Research Paper Volume 11, Issue 22 pp 10626—10643

Figure 4. Circ_0006332 increases MYBL2 expression by sponging miR-143. (A–B) Correlation analysis shows that circ_0006332 levels correlate with MYBL2 expression in bladder cancer tissues and cell lines including 5637, T24, J82, UM-UC-3, TSCCUP and SV-HUC-1. (C) QRT-PCR analysis shows MYBL2 mRNA levels in bladder cell lines transfected with siRNA, siRNA-1, siRNA-2 and negative control against circ_0006332. As shown, MYBL2 expression is significantly decreased in circ_0006332 knockdown bladder cancer cells, but is not downregulated in cells transfected with siRNA-1 and siRNA-2. (D) QRT-PCR analysis shows MYBL2 mRNA levels in control and circ_0006332 overexpressing bladder cancer cells.

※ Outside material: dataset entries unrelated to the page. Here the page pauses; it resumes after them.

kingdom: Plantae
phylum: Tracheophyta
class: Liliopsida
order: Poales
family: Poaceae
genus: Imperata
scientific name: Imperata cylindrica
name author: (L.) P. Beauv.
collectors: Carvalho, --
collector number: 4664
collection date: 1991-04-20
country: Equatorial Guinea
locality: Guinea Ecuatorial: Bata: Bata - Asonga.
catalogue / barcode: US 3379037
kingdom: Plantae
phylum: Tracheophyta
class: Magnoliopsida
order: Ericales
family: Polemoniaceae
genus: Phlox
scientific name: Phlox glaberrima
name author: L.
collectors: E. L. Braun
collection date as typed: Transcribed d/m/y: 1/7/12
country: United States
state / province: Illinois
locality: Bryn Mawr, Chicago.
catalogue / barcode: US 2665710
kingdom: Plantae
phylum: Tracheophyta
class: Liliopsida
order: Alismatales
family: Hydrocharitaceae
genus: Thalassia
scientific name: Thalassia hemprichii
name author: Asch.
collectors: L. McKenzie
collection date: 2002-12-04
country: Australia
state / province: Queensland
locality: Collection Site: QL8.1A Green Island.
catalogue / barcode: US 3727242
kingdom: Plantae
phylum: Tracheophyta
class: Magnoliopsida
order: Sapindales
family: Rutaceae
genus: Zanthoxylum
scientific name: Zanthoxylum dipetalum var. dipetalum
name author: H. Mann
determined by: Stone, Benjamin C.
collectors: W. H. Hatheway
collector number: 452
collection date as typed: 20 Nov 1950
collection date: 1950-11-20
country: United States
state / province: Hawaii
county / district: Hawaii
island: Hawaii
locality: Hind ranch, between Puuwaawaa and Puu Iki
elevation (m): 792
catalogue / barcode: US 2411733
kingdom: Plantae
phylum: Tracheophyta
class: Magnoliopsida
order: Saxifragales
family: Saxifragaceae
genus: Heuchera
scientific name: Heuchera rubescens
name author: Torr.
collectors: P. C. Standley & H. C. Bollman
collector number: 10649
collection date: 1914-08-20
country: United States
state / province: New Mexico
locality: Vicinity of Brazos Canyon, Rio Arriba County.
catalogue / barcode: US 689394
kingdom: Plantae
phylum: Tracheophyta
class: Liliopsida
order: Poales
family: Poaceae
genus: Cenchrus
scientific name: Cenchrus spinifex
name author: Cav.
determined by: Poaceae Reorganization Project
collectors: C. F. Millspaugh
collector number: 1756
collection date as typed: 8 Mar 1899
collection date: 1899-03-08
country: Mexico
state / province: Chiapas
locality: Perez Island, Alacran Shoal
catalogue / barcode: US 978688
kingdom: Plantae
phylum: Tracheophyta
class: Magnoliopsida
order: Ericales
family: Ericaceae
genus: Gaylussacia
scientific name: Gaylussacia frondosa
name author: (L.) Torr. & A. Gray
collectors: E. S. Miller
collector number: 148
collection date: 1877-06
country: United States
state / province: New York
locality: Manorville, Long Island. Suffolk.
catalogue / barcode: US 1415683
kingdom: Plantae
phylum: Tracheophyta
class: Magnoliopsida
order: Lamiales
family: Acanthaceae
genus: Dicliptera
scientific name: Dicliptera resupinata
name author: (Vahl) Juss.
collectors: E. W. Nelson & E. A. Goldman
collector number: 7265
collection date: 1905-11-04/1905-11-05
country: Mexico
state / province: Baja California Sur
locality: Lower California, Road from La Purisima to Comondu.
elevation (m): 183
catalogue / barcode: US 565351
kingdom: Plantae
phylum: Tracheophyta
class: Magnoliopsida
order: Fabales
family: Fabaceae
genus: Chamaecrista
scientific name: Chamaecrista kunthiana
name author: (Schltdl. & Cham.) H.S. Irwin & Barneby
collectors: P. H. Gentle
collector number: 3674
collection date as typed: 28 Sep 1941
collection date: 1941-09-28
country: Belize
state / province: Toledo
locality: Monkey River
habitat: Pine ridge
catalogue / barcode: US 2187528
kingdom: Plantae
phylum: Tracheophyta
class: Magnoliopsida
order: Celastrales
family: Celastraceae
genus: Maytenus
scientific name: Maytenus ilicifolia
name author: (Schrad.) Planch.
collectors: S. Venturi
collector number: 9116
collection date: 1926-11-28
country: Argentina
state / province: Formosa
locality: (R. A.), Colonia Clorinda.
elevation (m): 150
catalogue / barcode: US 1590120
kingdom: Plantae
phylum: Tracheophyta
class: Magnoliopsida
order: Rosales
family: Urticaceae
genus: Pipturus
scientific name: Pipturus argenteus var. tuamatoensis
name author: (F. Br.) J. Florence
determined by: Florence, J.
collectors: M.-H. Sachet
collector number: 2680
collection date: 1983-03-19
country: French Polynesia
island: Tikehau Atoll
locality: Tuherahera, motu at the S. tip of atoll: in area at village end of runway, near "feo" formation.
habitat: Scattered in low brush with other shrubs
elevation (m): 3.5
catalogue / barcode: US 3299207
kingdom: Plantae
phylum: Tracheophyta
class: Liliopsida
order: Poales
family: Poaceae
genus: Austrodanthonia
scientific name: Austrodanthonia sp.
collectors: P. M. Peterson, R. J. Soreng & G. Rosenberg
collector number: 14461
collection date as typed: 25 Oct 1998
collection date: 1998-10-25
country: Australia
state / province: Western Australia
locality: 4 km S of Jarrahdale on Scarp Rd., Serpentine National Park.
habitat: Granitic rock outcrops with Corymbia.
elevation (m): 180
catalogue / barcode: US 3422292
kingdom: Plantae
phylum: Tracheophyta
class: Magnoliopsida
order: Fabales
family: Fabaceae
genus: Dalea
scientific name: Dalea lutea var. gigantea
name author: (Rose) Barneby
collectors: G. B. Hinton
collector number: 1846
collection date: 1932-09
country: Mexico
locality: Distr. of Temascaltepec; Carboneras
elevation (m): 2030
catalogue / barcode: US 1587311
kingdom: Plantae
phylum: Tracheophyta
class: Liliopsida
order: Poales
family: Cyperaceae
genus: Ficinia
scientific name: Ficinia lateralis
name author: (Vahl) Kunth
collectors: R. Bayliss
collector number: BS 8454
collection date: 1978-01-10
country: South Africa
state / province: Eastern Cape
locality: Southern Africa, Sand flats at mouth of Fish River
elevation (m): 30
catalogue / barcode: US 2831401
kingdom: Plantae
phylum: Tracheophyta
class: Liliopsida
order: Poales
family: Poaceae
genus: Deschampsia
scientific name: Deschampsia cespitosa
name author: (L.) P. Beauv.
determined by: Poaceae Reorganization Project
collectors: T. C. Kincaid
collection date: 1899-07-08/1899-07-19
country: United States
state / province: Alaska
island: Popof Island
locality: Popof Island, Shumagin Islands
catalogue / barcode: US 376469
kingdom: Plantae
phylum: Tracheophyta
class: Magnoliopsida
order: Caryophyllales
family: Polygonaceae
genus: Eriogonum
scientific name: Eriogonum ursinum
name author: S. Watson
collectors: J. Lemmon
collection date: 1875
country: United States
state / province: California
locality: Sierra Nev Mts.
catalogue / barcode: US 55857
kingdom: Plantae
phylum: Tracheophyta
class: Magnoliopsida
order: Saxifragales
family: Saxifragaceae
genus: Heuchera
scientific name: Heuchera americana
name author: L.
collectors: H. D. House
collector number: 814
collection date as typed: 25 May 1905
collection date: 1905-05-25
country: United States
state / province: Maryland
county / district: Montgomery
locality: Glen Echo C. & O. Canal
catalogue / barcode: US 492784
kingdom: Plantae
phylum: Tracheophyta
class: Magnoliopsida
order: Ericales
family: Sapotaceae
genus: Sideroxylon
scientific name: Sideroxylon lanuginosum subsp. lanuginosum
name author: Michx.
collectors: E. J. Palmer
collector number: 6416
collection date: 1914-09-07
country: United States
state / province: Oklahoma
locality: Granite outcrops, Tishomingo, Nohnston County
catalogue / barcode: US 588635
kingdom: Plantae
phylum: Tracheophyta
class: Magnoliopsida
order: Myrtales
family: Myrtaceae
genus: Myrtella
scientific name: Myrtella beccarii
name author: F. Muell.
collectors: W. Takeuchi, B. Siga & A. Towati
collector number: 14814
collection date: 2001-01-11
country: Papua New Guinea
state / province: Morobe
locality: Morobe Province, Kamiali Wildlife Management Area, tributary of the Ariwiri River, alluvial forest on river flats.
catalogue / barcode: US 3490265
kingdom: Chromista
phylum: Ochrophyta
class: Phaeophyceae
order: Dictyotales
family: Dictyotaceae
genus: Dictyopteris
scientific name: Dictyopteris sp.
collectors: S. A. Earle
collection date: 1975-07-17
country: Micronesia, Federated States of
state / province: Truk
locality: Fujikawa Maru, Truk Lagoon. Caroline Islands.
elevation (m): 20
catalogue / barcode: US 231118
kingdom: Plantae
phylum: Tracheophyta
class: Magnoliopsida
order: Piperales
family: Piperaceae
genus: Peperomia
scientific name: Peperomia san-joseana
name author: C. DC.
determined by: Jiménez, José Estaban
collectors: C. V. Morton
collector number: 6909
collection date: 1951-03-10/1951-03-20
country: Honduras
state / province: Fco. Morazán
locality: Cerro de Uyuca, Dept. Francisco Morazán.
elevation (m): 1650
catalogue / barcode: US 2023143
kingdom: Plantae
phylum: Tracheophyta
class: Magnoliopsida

Bladder cancer cells were transfected with PLCDH-ciR, the cloning vector with circ_0006332 or control vector, PLCDH. As shown MYBL2 mRNA levels are higher in cells overexpressing circ_0006332 compared with controls. (E) QRT-PCR analysis shows MYBL2 mRNA levels in bladder cancer cells transfected with negative control and siRNA against Dicer. As shown, Dicer knockdown cells eliminate the effects of circ_0006332 on MYBL2 expression. DICER-si, siRNA of DICER; circ-si, siRNA of circ_0006332 (F) MiRwalk and CircInteractome predict 4 miRNAs most likely bind to circ_0006332. As shown, circ_0006332 potentially bind to miR-143, miR-423-5p, miR-665, miR-1182 at position of 180-186 and 222-227, 458-464, 343-349, 382-395 respectively. (G) Results of the dual luciferase reporter assays confirm that miR-143 binds to wild type circ_0006332 (Wt) but do not bind to mutant circ_0006332 (Mut). Note: All experiments were repeated thrice and data were represented as mean ± SD; NS, no significance; *P < 0.05, **P < 0.01, ***P < 0.001.